M&M's Kart Racing was critically panned upon release. It has a GameRankings score of 22.50% and 22.33% for the Wii and DS versions, respectively.

IGN gave the DS version 3/10 and the Wii version 2.5/10, citing that "commercial mascots make terrible videogames" and that the game "barely uses the license at all". GameSpot gave the DS version 2/10, stating that the game "could put you off M&M's for life". GameSpot also awarded the game the "Flat-out Worst Game" award in GameSpot's "Best and Worst of 2008" awards. GameZone also panned it, giving it 2/10. The game was also awarded the lowest-rated kart game by Guinness World Records Gamer's Edition 2011, stating that the game's nearest "rival" was Shrek Swamp Kart Speedway, the latter of which has a GameRankings score of 26.40%, 3.9% more than M&M's Kart Racing.

==M&M's Adventure (2008)==

M&M's Adventure is an action-adventure video game released on the Nintendo DS and Wii video game consoles by Zoo Games and developed by Nikitova Games. A PlayStation 2 version was planned but not released. The game takes place around Christmas. With Green, Yellow, and Red in the factory of M&MS when there is a system error, the harvested candies are ejected and all robots go AWOL, so the heroes will embark on the factory to stop the system error and save the factory.

The Factory works as a lobby, in which the player can access the different levels all based on different festivities, which are: Valentine's Day, Easter, the Fourth of July, Halloween, and Christmas being the final scenery and the central festivity in the story.

In the beginning, only Red is playable, but as the game progresses, one can play as Yellow, who has the power to double jump, and Green, who can attack with a racket. In the lobby, there are parts blocked by doors with the face of a character, which requires the use of that character (depending on the color and image of the door M&M only that M&M can enter). The game has one boss of the world, and the final is a snowman.

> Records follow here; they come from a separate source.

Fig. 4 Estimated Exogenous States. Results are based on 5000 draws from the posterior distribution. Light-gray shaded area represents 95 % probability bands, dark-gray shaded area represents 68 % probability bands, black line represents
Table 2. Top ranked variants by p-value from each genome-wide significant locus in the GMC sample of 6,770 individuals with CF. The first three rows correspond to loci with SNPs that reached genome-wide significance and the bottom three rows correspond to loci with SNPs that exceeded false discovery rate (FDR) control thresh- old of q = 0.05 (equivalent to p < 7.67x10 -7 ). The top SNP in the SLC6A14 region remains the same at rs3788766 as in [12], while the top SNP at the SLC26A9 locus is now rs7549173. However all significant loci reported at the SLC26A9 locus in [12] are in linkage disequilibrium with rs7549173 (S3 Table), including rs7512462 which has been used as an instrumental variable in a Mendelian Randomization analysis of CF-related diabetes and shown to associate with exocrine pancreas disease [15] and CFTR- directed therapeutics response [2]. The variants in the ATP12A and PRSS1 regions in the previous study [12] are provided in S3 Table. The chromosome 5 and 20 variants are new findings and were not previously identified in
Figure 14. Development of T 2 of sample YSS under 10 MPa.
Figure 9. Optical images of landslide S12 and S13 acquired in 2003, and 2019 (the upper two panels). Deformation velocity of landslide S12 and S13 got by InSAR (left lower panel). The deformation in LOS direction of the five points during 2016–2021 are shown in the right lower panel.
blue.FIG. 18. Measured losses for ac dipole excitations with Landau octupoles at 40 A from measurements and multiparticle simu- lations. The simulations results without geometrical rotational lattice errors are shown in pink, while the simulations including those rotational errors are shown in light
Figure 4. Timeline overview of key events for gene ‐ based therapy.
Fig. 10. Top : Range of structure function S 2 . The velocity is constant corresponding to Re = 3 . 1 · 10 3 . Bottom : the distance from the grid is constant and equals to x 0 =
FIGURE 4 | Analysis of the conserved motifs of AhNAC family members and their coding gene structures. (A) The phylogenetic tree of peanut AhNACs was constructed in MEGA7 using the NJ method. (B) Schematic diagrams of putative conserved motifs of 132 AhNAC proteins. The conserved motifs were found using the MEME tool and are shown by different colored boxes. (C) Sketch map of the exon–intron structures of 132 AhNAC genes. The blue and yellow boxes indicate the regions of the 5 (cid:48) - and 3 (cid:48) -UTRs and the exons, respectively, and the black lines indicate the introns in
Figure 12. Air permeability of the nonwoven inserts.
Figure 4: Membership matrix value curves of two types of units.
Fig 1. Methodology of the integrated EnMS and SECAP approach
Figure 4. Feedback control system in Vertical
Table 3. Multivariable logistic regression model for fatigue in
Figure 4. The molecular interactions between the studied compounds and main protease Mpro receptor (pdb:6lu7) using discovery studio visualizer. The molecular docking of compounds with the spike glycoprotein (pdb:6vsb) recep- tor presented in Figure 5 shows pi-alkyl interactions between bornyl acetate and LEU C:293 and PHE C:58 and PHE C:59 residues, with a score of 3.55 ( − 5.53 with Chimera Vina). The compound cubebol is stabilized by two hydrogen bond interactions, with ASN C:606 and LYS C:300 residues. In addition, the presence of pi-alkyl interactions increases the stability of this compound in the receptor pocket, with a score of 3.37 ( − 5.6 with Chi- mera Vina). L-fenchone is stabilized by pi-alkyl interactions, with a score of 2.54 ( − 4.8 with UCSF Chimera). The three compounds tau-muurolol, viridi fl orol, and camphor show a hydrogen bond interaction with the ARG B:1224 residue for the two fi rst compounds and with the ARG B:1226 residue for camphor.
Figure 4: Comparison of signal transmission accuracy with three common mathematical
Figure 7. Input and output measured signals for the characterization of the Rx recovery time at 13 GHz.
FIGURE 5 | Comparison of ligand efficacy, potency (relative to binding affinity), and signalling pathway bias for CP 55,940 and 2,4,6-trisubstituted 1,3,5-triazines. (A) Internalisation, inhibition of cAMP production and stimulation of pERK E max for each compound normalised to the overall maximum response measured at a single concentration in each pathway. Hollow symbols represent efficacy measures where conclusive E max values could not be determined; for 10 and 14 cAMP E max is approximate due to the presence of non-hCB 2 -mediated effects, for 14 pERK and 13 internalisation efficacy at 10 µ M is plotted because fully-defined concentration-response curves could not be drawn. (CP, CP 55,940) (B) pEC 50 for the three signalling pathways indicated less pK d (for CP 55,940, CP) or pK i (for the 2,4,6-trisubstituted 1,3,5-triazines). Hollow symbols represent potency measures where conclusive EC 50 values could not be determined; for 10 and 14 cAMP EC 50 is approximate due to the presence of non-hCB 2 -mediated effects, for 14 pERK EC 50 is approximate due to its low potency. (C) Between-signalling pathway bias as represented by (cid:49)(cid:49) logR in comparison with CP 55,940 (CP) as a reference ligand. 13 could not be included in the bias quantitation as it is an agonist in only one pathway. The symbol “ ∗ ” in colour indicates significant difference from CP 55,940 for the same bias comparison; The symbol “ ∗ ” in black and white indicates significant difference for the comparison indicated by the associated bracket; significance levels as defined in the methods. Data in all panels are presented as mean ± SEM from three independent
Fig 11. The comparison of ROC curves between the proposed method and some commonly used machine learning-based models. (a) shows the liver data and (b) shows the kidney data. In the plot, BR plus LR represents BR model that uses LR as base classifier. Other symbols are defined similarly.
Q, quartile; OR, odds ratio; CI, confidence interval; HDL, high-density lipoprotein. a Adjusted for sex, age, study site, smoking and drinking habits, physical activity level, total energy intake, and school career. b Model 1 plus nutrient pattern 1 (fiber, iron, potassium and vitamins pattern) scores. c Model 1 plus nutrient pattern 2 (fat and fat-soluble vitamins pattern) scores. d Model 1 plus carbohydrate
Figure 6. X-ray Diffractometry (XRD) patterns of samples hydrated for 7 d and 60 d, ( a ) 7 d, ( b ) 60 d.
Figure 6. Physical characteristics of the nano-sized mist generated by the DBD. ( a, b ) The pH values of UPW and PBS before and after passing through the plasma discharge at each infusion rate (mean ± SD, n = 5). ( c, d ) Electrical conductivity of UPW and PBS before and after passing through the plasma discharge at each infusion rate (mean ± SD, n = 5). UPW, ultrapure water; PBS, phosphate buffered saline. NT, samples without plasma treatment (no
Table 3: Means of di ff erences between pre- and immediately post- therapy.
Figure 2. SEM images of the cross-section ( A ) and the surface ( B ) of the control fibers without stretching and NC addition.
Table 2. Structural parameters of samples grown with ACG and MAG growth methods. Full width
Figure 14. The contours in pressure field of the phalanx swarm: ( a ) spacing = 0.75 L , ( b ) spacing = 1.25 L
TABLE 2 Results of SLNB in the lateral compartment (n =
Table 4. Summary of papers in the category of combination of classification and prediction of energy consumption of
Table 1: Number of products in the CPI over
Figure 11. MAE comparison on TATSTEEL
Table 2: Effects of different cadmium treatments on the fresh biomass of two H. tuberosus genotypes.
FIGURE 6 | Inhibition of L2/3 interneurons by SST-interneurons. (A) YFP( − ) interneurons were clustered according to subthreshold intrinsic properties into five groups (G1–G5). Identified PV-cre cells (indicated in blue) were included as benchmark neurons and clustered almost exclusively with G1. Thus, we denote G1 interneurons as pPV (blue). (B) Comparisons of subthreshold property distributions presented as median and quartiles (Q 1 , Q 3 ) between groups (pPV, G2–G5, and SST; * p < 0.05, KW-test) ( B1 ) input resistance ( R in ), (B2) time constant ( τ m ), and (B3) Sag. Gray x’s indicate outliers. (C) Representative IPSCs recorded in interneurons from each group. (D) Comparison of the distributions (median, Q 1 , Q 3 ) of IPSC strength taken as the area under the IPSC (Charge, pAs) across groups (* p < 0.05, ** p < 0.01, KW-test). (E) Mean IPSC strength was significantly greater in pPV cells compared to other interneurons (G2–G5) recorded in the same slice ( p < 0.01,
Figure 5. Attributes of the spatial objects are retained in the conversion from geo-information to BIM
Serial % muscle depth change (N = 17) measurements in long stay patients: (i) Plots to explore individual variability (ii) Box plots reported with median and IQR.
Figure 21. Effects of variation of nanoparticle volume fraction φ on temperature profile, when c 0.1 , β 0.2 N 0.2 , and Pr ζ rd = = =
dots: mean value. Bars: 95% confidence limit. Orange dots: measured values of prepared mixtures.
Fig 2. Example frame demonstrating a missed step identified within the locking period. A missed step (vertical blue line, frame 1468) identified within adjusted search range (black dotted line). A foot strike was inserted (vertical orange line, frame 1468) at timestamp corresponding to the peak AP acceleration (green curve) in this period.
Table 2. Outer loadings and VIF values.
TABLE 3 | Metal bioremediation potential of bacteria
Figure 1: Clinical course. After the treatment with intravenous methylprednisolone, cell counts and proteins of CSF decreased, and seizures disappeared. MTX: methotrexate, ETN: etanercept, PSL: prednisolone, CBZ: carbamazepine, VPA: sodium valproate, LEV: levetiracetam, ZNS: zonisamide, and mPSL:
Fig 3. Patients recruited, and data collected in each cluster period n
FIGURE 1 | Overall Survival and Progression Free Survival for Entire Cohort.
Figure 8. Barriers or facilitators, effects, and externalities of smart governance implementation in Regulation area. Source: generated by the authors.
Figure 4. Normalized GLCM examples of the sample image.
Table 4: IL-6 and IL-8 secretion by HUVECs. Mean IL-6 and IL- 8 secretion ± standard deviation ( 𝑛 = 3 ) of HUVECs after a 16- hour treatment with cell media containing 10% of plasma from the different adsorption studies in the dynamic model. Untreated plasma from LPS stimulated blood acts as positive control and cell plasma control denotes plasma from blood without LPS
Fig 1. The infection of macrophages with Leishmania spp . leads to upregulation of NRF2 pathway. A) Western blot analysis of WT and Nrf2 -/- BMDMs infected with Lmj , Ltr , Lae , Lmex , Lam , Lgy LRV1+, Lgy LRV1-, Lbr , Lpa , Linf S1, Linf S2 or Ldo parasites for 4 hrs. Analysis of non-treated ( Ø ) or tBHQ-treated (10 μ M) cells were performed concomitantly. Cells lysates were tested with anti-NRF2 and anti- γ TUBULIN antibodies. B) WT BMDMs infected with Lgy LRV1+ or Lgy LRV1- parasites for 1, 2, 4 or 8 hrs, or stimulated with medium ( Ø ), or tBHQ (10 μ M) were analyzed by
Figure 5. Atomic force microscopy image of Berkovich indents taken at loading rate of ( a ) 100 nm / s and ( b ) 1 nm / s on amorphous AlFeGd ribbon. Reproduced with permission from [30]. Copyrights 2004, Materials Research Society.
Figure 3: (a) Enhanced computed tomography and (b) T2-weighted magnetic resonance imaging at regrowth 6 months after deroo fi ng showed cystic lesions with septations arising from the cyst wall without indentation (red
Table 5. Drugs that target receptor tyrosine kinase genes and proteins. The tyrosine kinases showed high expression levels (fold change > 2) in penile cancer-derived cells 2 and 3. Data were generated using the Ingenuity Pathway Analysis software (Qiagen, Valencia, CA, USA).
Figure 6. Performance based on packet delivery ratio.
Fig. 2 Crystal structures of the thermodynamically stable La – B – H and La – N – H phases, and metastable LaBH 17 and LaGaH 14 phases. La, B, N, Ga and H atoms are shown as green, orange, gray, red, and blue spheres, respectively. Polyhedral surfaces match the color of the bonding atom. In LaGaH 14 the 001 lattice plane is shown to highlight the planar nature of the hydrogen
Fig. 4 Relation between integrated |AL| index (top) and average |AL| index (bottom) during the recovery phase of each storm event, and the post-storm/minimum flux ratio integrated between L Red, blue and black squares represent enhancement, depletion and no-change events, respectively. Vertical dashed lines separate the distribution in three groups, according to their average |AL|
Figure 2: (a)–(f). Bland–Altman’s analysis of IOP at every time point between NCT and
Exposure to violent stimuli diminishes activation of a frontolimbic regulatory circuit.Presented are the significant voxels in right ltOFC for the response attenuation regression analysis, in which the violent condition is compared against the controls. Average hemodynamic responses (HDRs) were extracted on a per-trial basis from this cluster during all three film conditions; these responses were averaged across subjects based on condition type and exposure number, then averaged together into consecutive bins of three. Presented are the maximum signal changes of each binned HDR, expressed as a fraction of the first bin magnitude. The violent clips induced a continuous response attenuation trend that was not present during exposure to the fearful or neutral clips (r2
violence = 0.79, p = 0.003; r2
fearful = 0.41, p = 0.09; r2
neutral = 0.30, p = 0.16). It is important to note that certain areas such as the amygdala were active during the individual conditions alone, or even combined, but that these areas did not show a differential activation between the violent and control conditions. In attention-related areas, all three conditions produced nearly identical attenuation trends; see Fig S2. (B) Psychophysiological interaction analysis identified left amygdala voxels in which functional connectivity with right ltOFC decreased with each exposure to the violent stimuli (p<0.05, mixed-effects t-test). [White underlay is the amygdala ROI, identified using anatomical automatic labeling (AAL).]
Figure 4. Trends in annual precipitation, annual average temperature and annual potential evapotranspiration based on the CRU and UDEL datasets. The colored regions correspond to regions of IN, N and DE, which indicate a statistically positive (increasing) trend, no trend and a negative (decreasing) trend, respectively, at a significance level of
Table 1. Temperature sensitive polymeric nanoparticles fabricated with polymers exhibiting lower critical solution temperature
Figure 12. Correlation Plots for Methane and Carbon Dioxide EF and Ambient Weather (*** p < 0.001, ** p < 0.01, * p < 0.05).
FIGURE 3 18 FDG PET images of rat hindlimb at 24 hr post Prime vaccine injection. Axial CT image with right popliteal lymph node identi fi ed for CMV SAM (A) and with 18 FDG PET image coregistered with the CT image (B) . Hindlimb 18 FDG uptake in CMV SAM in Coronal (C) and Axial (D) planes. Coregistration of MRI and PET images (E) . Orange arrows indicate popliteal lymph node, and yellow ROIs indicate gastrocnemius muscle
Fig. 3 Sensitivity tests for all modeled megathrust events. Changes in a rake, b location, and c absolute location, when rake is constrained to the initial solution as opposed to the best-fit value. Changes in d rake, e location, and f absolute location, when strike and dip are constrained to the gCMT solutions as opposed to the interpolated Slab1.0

The two versions are almost exactly the same but with some differences such as the use of fog in the DS version to load the 3D terrain or the fact that the Wii version has different soundtracks depending on the area one is in. The game had bad reviews arguing that it is not worth buying from the critics but users consider it a decent game. In general, the Wii version was received better than the DS version due to the latter's worse graphic quality and featuring only two songs.

==M&M's Beach Party ==

M&M's Beach Party is a party game released on March 11, 2009, for the Nintendo Wii. In the game, The player defeats the other M&M's characters in six minigames: Kayak Race, Volleyball, Mr. Runch Slam, Skeeball Race, Ring Toss, and Colornator.